Bringing the Heat=Bringing the Tommy John Surgery?
I’ve been meaning to write about this medical report for a while now. The phrase “Tommy John surgery” is one feared by players and fans alike. While it’s become quite a successful surgery, it still requires a pitcher to miss about a year of time. There seems to have been a spike in these surgeries lately, most notably to two of the top young pitchers in the game: Jose Fernandez of the Marlins and Matt Harvery of the Mets.

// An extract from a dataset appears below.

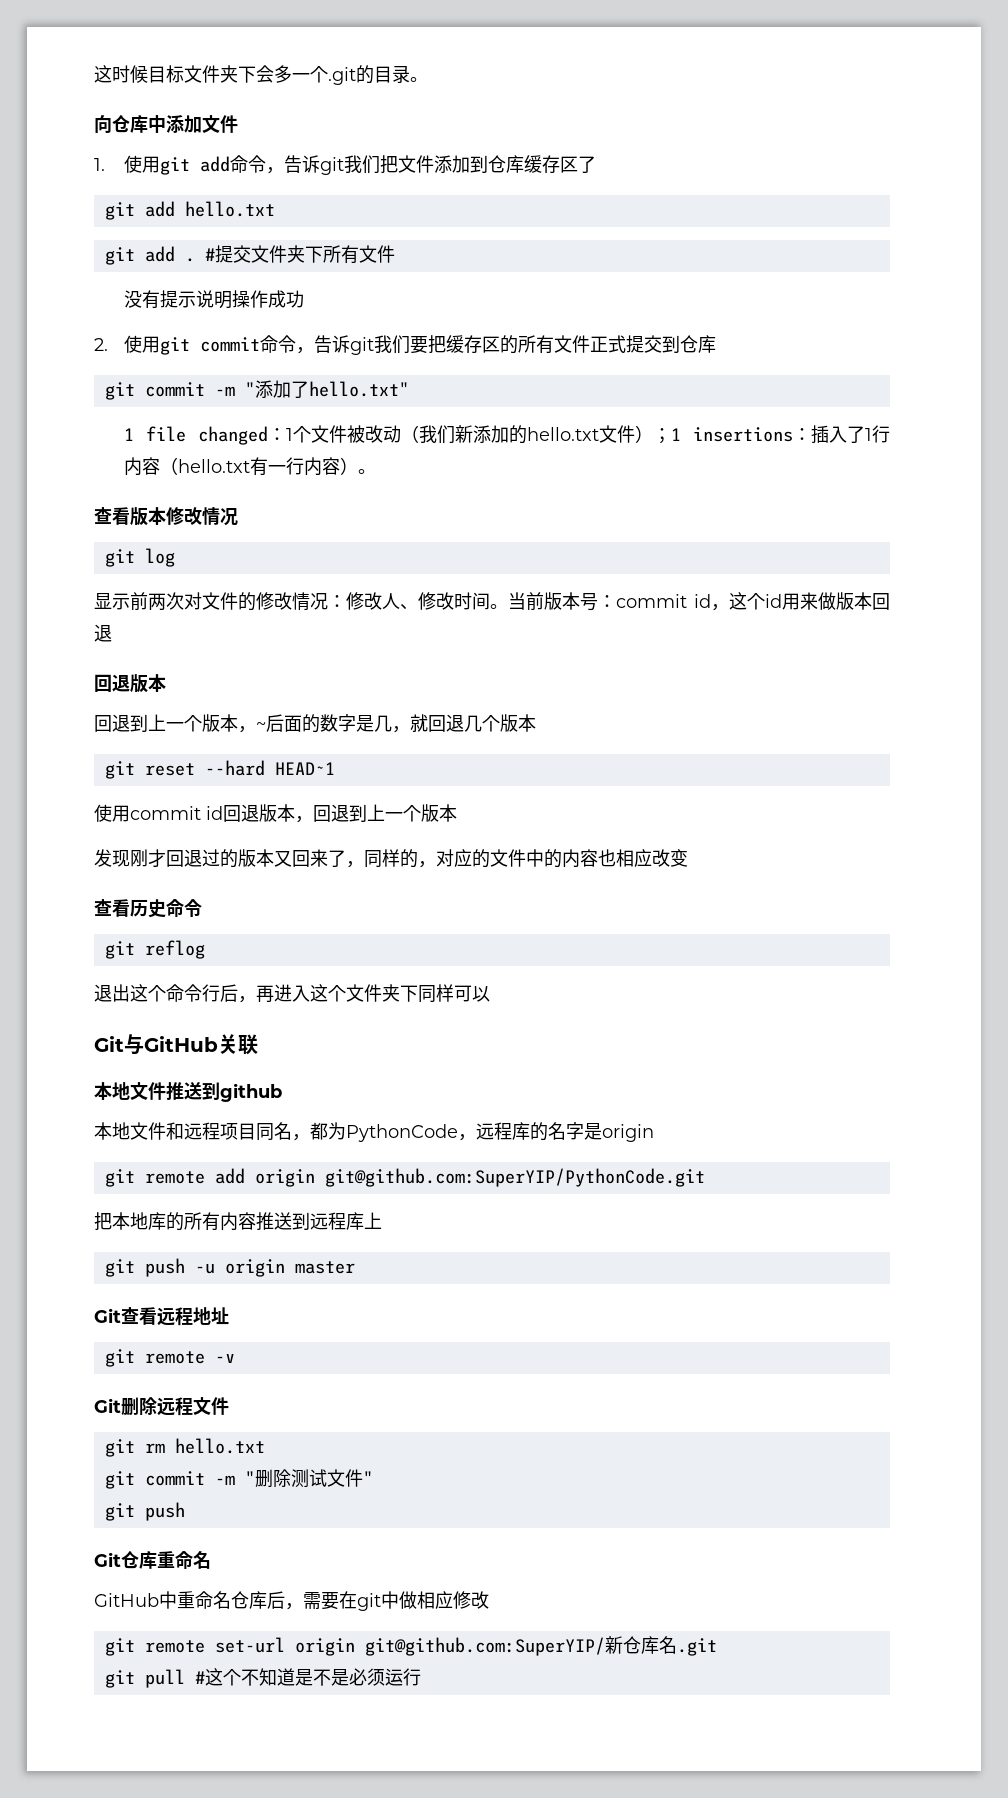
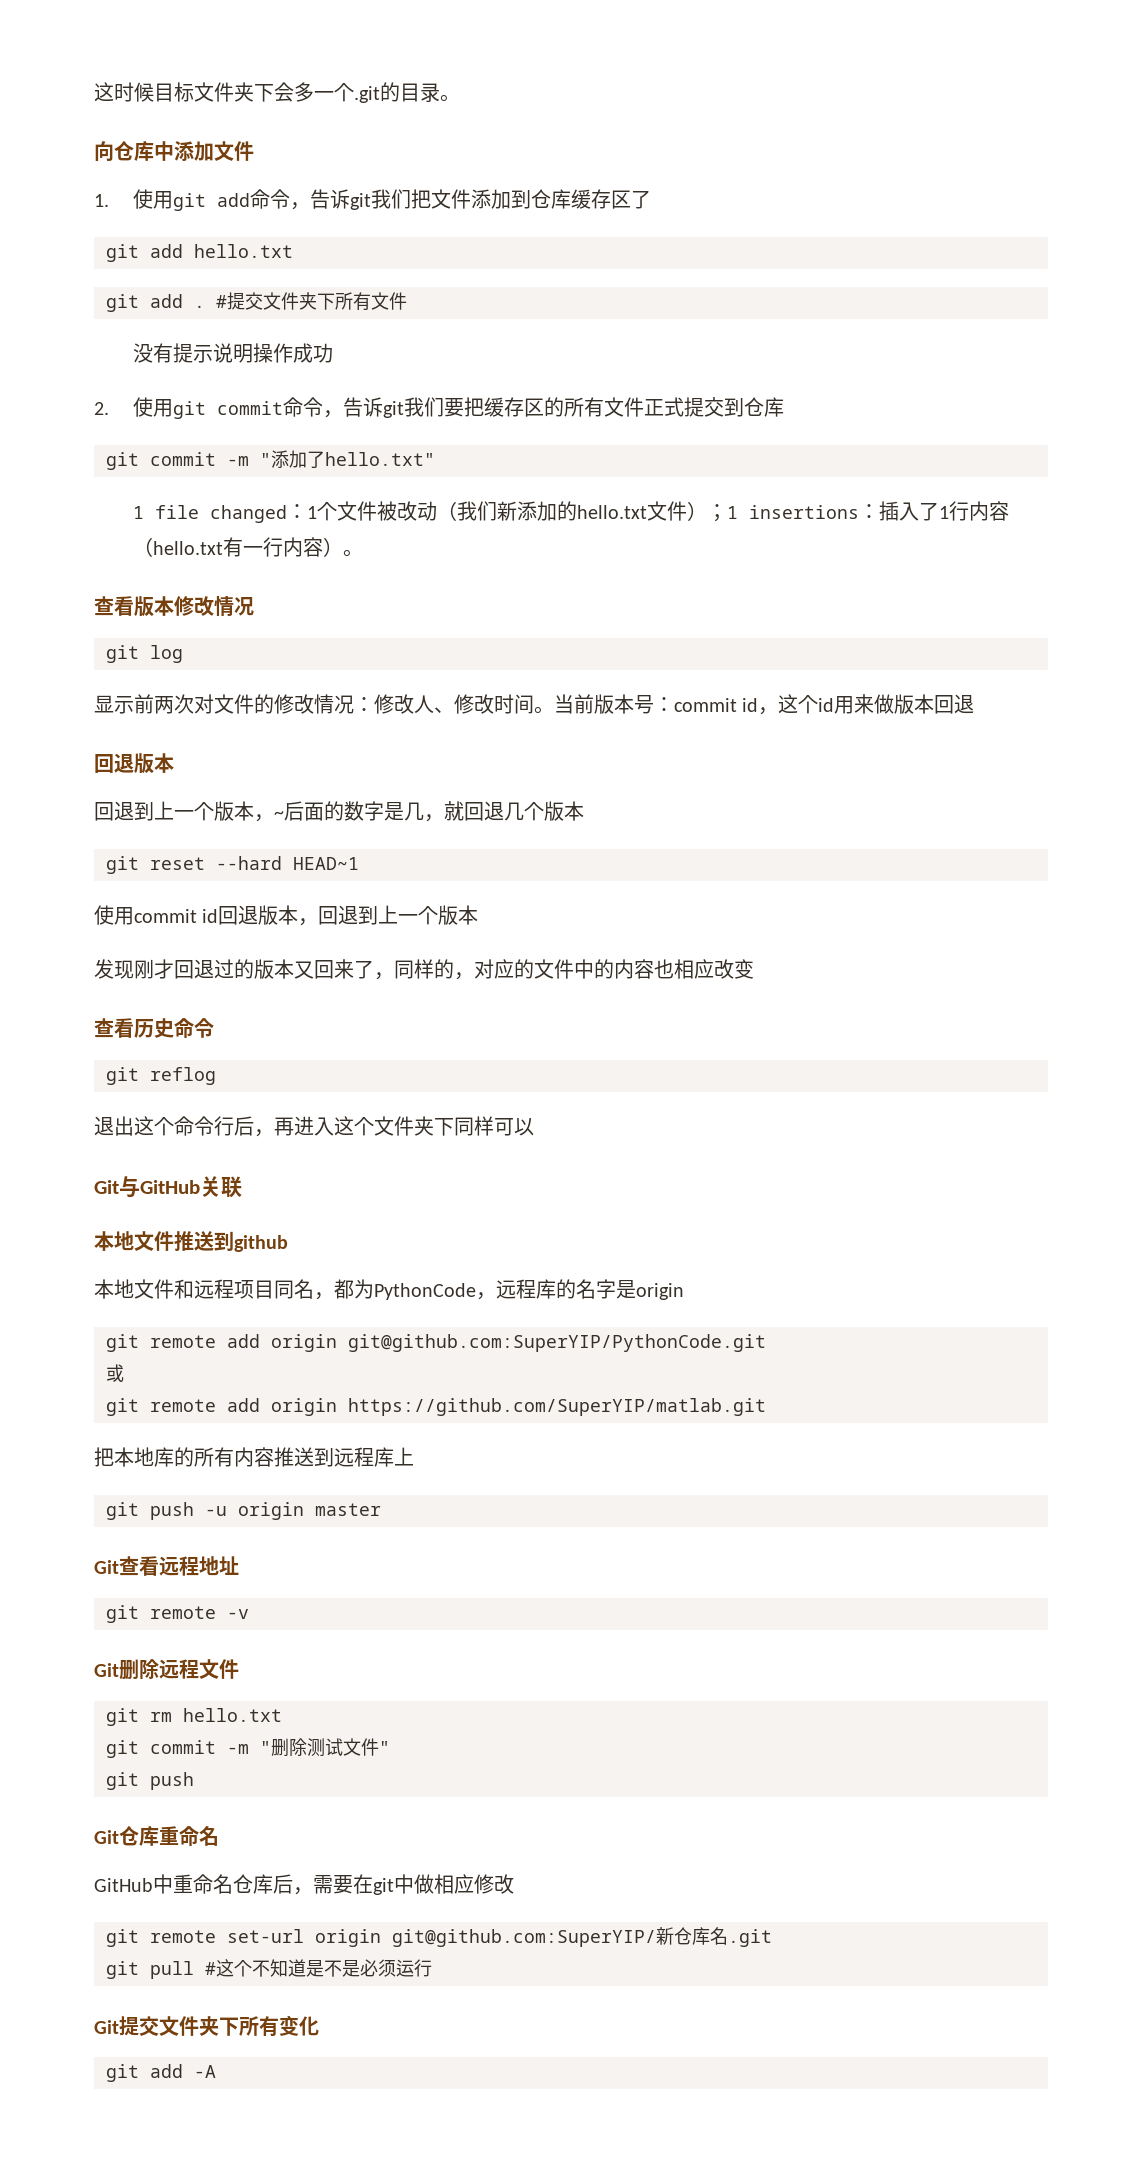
(705, 1177) none -> [106,1364,124,1382] [106,1398,766,1416] // 或 // git remote add origin https://github.com/SuperYIP/matlab.git
(421, 1677) none -> [94,2015,319,2036] [106,2064,216,2082] // Git提交文件夹下所有变化 // git add -A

There are currently studies being done on why this is happening. There are plenty of theories out there, but who knows if they are accurate, or just conjecture. Not too long ago, James Andrews, a very respected doctor in the sports world, wrote a brief paper about this topic. Some more of the interesting statements:
- One of the major risk factors for tearing the UCL was the amount of competitive pitching. Too much of it is not good. This could have implications for kids on teams that play year round I would imagine. That seems to be the norm these days. It also says pitchers should be “wary” of pitching in the winter leagues. There’s a wives tale today that pitchers today break down more often than in the “old days” because of the way they are monitored. It doesn’t seem like that’s the case.
- Pitchers should not always throw with 100% effort. This may be easy for starters, but I would imagine relievers, especially closers, would have a tough time with this. Most closers are all about throwing as hard as possible for the inning that they are in the game.
- Pitchers who throw hard are at an increased risk of getting the injury. This makes you wonder if teams would shy away from a guy who throws 95+ for a guys throws 90-95. Probably not, but you never know, especially if the guy who throws very hard has poor mechanics, another risk factor listed.
The paper also lists a few myths, including the one about pitchers being able to throw harder when they return from Tommy John surgery. You hear this one all the time, but while it may be true in some cases, it’s due to the intense rehab done, not the surgery itself. Another one you hear a lot is that the curveball causes injury to young kids pitching. The paper says that while that is not the case, they probably shouldn’t throw it anyway.